レビューの際にも、URLを生成する際に必ず定義済みの関数を使用しているかをチェックすれば良いことになります。
テストを書くのは、期待するURLが生成できているかに加えて、警告や例外をPullRequestやそれ以前で察知できるようにするためです。 このテストを通っていれば、各所で定義済みのURL生成関数を利用する際の信頼度は非常に高いものになります。
また、URLの定義と生成が分離できる特性上、URLの管理を行いたいエンジニアが定義を担当し、他のエンジニアは定義済みの関数を使ってURLの生成を行えば、メンバー間にスキル差があってもシステム全体のURLを安定した制御下に置くことが可能です。

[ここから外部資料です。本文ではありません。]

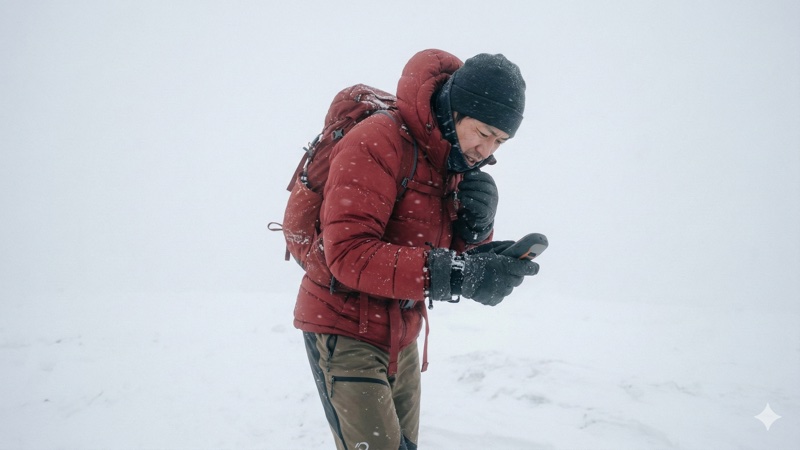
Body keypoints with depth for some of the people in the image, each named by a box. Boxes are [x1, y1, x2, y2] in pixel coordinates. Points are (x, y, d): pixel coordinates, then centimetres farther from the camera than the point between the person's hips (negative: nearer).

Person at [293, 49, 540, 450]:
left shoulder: (458, 163, 6)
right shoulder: (378, 142, -19)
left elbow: (459, 258, 9)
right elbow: (349, 254, -29)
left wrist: (476, 226, -14)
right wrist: (453, 274, -37)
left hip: (401, 338, 8)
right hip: (345, 332, -8)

システム内で使用するURLの仕様が変更された場合でも、URLの定義側を修正すれば、各所で型エラーになってくれるため、仕様変更に対する追従も安全且つ簡単に行えます。
試してみたい方へ
将来的にはplayground的なものがあると試しやすいとは思っているのですが、現状で手軽に試せる方法を用意しています。

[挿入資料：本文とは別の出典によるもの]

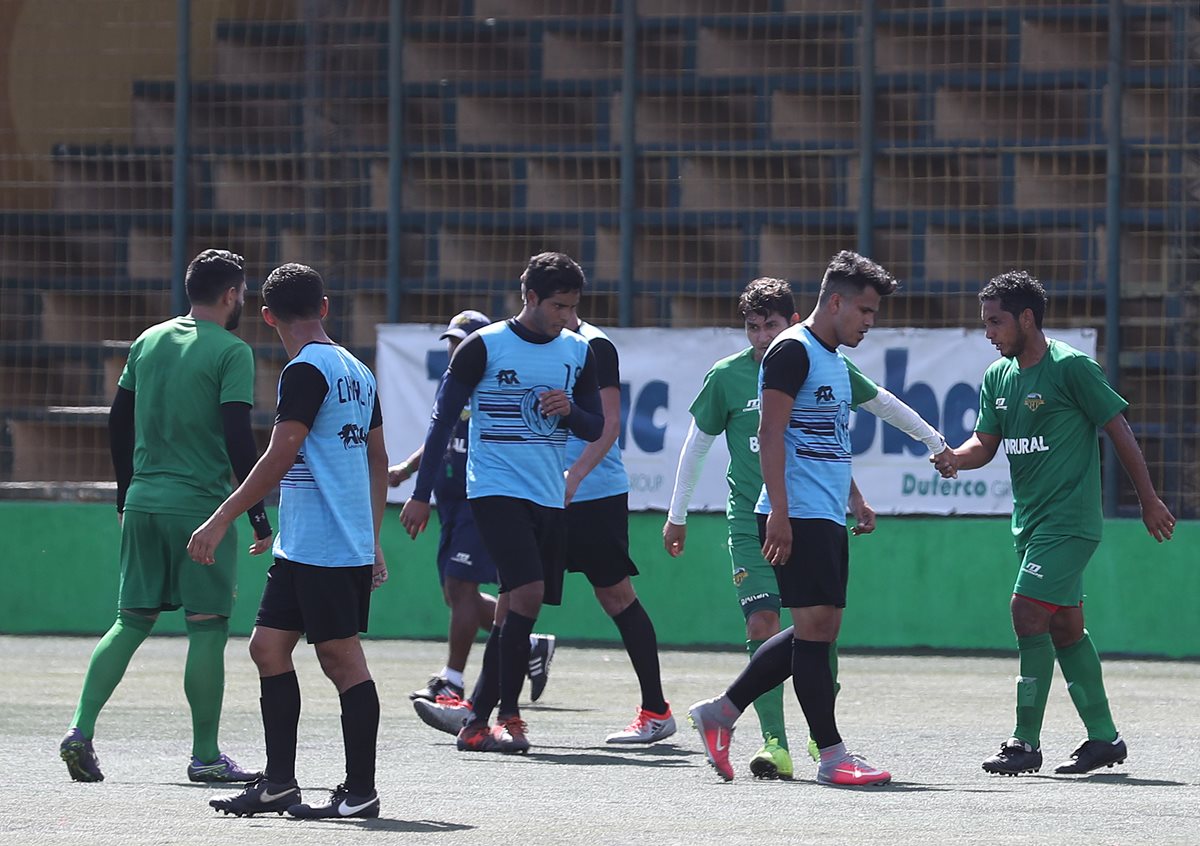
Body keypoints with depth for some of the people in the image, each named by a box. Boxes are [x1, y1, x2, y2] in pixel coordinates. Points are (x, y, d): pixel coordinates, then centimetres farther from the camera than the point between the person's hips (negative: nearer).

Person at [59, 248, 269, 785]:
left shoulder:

git clone git@github.com:misuken-now/url-from.git
cd url-from
yarn install
yarn test --watch ./src/__tests__/example.test.ts
これで https://github.com/misuken-now/url-from/blob/main/src/__tests__/example.test.ts のサンプルコードを触って挙動を確認できるようになっているので、興味を持った方は是非使用感を体験してみてください。
今後
url-fromの今後について、まずは以下のようなことを検討しています。
- デフォルト値の指定
- URL定義段階でデフォルト値を指定したい要求は必ず出てくるので、インタフェースを考慮して機能追加したい
- 警告や例外メッセージの最適化
- もっとわかりやすいメッセージにできる箇所が色々あるので改善したい
- コードの改善
- パフォーマンス的にもっと効率の良い処理にできそうな部分がありそう
- 一部処理が複雑になっている部分を単純化したい
- 大量のテストケースをわかりやすく整理したい
- 型推論とサジェストの強化
scheme:
系のプレースホルダは、先頭のプレースホルダのみで使用するべきなので型で守れるようにしたい
デフォルト値の指定は個人的にも欲しいので、追加することは決めているのですが、デフォルト値を指定した上で上書き可能にしたい場合と、上書き不可にしたい場合がありそうなので適切なインタフェースを検討中です。

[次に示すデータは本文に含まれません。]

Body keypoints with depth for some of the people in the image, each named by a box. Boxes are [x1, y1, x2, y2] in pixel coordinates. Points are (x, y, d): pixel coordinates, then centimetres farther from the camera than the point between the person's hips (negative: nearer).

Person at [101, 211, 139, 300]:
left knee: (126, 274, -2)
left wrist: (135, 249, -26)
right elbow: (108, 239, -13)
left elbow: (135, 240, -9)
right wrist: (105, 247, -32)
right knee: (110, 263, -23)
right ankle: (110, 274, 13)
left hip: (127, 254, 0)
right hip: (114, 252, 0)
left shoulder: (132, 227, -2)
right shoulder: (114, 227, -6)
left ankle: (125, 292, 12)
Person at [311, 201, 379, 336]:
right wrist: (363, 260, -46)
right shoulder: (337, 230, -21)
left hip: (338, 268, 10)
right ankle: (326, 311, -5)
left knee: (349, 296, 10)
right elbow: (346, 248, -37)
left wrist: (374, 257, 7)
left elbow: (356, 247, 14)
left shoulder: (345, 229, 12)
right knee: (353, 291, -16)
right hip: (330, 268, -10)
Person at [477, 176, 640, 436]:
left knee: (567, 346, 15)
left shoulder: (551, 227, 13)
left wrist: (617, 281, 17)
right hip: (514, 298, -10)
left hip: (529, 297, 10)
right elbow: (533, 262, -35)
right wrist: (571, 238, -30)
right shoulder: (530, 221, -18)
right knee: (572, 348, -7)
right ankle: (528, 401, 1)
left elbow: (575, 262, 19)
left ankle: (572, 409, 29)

また、警告や例外のメッセージはこうなっていたほうが適切であるといった提案や、セキュリティ面の懸念なども、お気軽にissueからご意見いただけると助かります。
まとめ
今回は型安全なURL生成ライブラリurl-fromを紹介しました。
これまでもテンプレート式のURL生成ライブラリはありましたが、文字列を直接置換するタイプが主流で、あまり筋の良いものではありませんでした。
url-fromはTypeScriptの型システムとうまく連携し、URLの定義と生成を分離するなどのアプローチにより、テンプレート式の短所を無くすだけでなく、新しい価値を生み出せたのではないかと感じています。
書いてて楽しくなるurl-fromを一度体験してみてはいかがでしょうか。